Records to use below:
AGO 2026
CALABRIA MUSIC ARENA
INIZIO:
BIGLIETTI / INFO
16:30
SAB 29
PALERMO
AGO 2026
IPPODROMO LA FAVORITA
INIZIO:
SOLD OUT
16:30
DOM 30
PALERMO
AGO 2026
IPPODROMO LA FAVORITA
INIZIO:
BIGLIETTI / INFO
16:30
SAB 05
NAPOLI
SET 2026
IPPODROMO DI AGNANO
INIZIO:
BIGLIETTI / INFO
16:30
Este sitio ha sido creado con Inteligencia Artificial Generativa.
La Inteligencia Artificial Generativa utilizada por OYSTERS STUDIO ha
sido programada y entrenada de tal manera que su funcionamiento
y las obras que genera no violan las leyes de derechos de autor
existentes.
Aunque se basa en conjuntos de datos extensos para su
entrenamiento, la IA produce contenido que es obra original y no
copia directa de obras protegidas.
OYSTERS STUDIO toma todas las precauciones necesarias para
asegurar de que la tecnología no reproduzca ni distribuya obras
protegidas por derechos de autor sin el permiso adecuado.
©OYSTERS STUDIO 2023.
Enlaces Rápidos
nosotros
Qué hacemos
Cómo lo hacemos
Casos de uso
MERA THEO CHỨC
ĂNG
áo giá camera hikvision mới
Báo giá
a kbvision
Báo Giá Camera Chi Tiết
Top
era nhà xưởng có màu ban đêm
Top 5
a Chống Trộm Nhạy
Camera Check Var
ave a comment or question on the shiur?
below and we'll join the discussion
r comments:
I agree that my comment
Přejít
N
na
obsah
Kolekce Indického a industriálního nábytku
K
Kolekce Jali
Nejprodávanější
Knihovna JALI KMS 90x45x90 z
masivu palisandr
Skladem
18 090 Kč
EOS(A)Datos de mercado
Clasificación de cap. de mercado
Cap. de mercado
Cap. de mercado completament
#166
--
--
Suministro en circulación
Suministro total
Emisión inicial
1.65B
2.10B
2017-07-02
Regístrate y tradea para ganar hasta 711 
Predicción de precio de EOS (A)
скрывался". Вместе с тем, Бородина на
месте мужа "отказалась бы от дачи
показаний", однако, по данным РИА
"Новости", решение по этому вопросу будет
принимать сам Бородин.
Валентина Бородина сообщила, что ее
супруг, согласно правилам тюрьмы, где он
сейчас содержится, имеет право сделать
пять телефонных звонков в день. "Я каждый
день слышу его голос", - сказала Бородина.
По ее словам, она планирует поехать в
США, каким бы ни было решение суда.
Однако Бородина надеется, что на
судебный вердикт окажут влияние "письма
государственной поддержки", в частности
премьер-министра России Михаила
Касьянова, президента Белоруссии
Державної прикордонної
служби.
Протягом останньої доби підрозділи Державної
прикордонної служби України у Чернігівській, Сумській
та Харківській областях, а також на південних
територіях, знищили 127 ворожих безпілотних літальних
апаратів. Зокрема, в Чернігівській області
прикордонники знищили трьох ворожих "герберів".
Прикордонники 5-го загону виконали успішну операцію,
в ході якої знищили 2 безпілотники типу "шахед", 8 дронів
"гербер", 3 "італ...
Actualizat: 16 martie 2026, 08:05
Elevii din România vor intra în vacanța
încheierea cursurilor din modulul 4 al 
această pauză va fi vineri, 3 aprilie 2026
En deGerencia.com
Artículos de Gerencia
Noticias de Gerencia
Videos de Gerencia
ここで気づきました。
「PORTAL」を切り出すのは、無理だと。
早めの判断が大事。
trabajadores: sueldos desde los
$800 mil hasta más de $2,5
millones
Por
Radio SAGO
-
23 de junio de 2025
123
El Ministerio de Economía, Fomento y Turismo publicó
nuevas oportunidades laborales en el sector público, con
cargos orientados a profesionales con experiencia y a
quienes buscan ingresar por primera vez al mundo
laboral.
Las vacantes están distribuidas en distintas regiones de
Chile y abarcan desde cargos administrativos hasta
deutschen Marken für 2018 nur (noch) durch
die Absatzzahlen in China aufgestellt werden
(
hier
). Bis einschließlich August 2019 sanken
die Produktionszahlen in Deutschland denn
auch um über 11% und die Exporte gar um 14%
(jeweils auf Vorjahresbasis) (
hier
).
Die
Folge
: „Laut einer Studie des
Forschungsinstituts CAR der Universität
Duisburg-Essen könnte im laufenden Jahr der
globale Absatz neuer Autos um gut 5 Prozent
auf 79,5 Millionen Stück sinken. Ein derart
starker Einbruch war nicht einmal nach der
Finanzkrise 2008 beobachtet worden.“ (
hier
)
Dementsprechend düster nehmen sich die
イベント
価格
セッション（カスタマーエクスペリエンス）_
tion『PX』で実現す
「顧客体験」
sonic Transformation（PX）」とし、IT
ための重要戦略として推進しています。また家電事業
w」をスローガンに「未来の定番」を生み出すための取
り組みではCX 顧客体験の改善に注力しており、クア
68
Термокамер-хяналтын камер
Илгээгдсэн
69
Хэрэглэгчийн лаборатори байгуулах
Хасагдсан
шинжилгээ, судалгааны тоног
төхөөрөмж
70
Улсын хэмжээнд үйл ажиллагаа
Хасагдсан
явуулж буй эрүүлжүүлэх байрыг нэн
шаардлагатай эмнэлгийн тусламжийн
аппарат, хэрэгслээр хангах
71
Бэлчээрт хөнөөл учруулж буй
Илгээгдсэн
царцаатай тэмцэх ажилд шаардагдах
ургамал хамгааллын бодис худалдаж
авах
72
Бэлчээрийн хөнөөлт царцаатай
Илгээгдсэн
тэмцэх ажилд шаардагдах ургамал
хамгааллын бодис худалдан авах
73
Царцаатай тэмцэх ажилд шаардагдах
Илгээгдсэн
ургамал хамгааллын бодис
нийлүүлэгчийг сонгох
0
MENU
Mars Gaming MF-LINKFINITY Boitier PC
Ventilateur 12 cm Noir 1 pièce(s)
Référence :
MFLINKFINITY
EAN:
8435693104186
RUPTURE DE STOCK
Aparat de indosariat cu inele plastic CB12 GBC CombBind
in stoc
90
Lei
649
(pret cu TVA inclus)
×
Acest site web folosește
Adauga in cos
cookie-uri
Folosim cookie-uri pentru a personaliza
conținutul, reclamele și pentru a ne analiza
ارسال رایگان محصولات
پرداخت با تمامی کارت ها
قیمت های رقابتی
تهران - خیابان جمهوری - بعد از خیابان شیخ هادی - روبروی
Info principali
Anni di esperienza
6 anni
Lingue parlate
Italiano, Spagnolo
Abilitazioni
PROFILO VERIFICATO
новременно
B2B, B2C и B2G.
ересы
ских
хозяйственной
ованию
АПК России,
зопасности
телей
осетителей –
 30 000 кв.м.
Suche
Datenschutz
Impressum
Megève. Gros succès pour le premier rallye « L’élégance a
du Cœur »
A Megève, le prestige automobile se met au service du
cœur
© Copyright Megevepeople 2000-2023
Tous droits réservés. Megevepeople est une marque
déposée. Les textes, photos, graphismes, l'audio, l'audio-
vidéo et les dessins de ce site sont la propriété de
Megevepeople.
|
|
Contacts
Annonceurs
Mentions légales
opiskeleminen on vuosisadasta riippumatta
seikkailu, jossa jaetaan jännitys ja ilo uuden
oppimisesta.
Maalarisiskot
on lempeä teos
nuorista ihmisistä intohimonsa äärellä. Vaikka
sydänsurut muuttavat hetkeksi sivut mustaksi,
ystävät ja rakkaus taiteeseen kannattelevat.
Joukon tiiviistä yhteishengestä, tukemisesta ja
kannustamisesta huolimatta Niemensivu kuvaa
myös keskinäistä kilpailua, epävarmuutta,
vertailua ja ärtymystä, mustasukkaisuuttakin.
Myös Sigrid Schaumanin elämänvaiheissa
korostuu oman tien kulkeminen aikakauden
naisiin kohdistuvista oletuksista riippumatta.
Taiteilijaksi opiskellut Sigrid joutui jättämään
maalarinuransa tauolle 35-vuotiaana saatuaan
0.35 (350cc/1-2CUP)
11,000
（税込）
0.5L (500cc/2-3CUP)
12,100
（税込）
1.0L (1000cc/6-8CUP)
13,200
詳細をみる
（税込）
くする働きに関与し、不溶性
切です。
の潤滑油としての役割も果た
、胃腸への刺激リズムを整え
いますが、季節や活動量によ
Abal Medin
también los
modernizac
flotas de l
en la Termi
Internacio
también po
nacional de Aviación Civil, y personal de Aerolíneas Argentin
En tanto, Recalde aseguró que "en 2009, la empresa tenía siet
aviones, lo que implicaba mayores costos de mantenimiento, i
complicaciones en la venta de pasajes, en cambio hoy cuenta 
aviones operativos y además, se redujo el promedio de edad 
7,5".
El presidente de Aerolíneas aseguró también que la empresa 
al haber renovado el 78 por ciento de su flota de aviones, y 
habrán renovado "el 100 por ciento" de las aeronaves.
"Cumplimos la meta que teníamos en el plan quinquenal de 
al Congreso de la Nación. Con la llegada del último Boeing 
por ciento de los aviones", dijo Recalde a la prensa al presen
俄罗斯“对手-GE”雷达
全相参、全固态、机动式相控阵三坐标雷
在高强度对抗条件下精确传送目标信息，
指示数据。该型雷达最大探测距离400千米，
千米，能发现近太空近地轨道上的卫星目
End of Records to use.
In the answer, the lines from the first line of the data above through the line containing "existentes." must appear exactly as written, with nothing else.

AGO 2026
CALABRIA MUSIC ARENA
INIZIO:
BIGLIETTI / INFO
16:30
SAB 29
PALERMO
AGO 2026
IPPODROMO LA FAVORITA
INIZIO:
SOLD OUT
16:30
DOM 30
PALERMO
AGO 2026
IPPODROMO LA FAVORITA
INIZIO:
BIGLIETTI / INFO
16:30
SAB 05
NAPOLI
SET 2026
IPPODROMO DI AGNANO
INIZIO:
BIGLIETTI / INFO
16:30
Este sitio ha sido creado con Inteligencia Artificial Generativa.
La Inteligencia Artificial Generativa utilizada por OYSTERS STUDIO ha
sido programada y entrenada de tal manera que su funcionamiento
y las obras que genera no violan las leyes de derechos de autor
existentes.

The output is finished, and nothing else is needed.